Thursday 20 August 2015

Sunday's Coming: Keighley Cougars

Having been tight, multi-faceted and complex, this week the mathematics of League 1’s playoffs became starkly and brutally simple. Crusaders spectacular implosion at home to Swinton and Keighley’s one-point smash & grab of a game that Barrow never looked like losing boil the season’s relentless calculus down to one simple equation. Win the remaining three games and neither Barrow nor Crusaders can make 5th place.

In terms of finishing positions, though, just two points (at the time of writing) separate 2nd from 5th - but Sunday’s visitors Keighley laid down a huge marker last week when  - despite trailing by nine points with only five minutes remaining - Andy Gabriel’s 79th minute try gave Keighley a wafer-thin one-point victory.

As if that weren’t enough, Barrow’s Brad Marwood missed a penalty with the last kick of the match that would’ve won the game. Coronaries all round!  Paul March, though was nonchalant:  “…it added to the drama … but we’ve got to be sharper at Rochdale next week.”

Forced back into half-back duties, March continues to be the cog that makes the Cougars turn and, last week, weighed in with a typical quick-tap stroll-in try while Barrow were switched off at a penalty.

While Keighley were slugging it out in front of 900 at Cougar Park, Hornets had the opposite experience - at the opposite end of the country. People suggested that the ‘crowd’ of 51 declared by Oxford at Hemel must be close to the record low for a semi-pro RL game anywhere - so we checked and we reckon that the previous lowest was Southend Invicta’s final home game against Huddersfield in 1985, where there were 85 supporters.

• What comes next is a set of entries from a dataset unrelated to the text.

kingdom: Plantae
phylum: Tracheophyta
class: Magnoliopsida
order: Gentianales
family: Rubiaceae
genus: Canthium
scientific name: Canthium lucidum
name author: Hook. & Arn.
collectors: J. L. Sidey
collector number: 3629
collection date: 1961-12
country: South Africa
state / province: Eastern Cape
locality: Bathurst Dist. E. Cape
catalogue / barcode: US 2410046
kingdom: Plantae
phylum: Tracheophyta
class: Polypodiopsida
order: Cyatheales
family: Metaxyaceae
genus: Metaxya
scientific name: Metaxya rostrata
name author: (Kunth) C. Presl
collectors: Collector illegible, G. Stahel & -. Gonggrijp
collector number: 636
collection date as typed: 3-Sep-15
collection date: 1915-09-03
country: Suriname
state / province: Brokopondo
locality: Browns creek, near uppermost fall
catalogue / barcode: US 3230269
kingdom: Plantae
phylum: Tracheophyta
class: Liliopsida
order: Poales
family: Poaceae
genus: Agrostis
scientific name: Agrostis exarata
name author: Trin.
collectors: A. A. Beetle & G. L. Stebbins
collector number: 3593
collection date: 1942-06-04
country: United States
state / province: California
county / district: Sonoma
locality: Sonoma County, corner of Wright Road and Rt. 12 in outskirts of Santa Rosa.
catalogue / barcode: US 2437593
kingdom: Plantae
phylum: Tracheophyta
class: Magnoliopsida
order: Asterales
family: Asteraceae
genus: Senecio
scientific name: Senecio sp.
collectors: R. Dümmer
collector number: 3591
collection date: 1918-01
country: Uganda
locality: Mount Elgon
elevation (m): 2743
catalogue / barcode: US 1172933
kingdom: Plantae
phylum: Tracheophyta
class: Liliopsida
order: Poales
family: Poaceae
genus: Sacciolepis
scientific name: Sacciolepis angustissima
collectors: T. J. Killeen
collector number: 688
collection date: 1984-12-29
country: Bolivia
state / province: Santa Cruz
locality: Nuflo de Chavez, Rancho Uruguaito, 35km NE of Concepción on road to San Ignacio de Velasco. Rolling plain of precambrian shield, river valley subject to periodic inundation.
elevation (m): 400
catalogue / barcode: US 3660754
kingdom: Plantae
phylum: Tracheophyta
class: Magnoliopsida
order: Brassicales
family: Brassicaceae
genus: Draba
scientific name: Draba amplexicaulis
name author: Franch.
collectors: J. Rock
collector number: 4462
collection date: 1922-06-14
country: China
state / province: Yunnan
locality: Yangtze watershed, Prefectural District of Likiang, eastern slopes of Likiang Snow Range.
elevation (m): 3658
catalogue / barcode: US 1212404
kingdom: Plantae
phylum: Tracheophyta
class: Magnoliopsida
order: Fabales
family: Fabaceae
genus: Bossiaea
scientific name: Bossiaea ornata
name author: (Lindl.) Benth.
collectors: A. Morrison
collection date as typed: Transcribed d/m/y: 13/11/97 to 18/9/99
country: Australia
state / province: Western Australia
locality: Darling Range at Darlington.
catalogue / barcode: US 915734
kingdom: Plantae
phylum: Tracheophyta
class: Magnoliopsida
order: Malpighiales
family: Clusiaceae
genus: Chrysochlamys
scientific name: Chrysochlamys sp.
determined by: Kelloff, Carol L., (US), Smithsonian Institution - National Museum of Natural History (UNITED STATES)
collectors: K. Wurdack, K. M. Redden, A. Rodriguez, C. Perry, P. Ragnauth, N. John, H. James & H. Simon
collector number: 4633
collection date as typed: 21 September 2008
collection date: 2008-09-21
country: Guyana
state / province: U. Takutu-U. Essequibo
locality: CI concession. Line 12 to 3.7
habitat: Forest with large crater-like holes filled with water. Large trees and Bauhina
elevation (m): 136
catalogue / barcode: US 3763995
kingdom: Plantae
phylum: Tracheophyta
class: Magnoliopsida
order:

Yes, we know that last week both teams were effectively away from home, but Oxford’s only 50 minutes from Hemel compared with the five hour trip from Rochdale, so you might at least expect their ‘hardcore’ to show up. We counted 26 Hornets supporters on the day so, while it’s a dubious honour, we’ll take it that we outnumbered the home supporters. Indeed the Hornets hardcore deserve a special mention for making the noise and - literally - flying the flag(s) for Rochdale in the cold bosom of the South.

Ultimately, not much changes for Hornets this week: we need to win to maintain our challenge for playoff glory - and to deny the chasing pair any opportunity to gain ground. As we said - win three games and it’s all on. Let’s do it.